ELIZABETH: THE GOLDEN AGE Nine years after proffering her origin story, director Shekhar Kapur revisits Queen Elizabeth I, once more played by Cate Blanchett beneath towering wigs and a deathly pale visage, some 30 years after her ascendancy to the throne. Only now, England is on the brink of war with Spain’s King Philip II (Jordi Molla), who wants England reclaimed as a Catholic stronghold under the rule of Mary Queen of Scots (Samantha Morton). As though any of that matters: The audience should have a very hard time taking too seriously a film in which Clive Owen, as Sir Walter Raleigh dressed in baggy pantaloons, dangles like a romance-novel cover boy from a ship’s mast while the ocean laps him like a faithful hound. Halloween’s come early, and the kids who can’t get their hands on a Jack Sparrow costume might do well to see whether Target’s carrying a Sir Walter Raleigh outfit this year. Kapur’s original Elizabeth was no less a fanciful soap opera — Dynasty in Renaissance Fair drag, Dallas with a much fancier Southfork Ranch. But the sequel is considerably more garish and voluble. If Elizabeth was BBC stuff writ large, a history lesson made enchanting for soap fans, its successor is more like an Indian import — how is it these people don’t break into song or skip into a dance routine every five minutes, honestly? (Citywide) (Robert Wilonsky)

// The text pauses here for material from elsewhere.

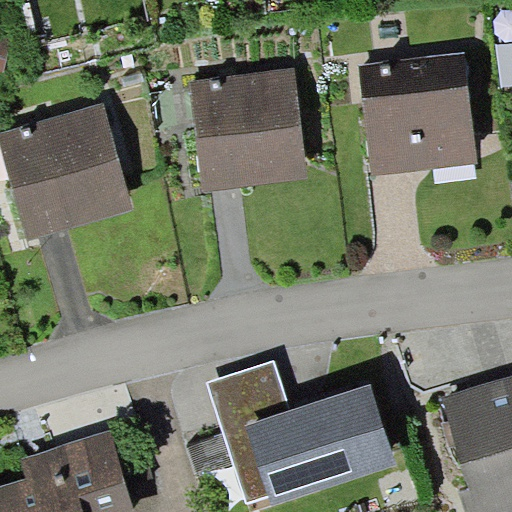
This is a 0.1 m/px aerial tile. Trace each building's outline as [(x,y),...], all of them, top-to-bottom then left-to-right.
[(12,38),(0,34),(0,75),(3,76),(12,38)] [(465,52),(360,64),(373,174),(478,162),(465,52)] [(294,67),(190,80),(204,191),(309,178),(294,67)] [(104,103),(0,131),(0,139),(28,239),(133,210),(104,103)] [(275,360),(208,381),(225,433),(235,465),(247,503),(272,495),(275,505),(396,465),(371,382),(291,408),(275,360)] [(511,511),(511,376),(443,397),(470,488),(460,491),(466,511),(511,511)] [(26,478),(0,486),(0,511),(137,511),(111,428),(20,460),(26,478)] [(235,465),(225,433),(188,444),(198,477),(235,465)] [(272,495),(247,503),(249,511),(252,511),(275,505),(272,495)]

FEEL THE NOISE The “noise” referred to in the title of this inane uplift tale for teens, which was co-produced by singer-actor Jennifer Lopez, is the sexy, melodic sound of reggaeton, a fusion of reggae, hip-hop, electronica and salsa born in Jamaica in the 1990s. Its rhythms soothe Rob (Omarion Grandberry), a troubled Harlem teen and would-be rapper who’s sent to Puerto Rico to live with the father (Giancarlo Esposito) he’s never met. Rob snubs Dad but hits it off with his stepbrother Javi (Victor Rasuk), an amateur DJ with a killer track in need of a vocal. First-time screenwriter Albert Leon appears to have turned for music-industry insight not to his famous producer (who has no excuses) but to other music-themed movies (Mariah Carey’s Glitter, perhaps?). That would explain an unbearably trite third act in which the brothers, as well as Rob’s sexy girlfriend (Zulay Henao), are whisked off to Manhattan by a record exec who smells a hit in the boy’s one-song demo. Making his English-language debut, Argentine director Alejandro Chomski can’t do a thing with the American sequences, but he does find momentary grace in the dance clubs of San Juan, where the young know to close their eyes and let the music speak for them. (Citywide) (Chuck Wilson)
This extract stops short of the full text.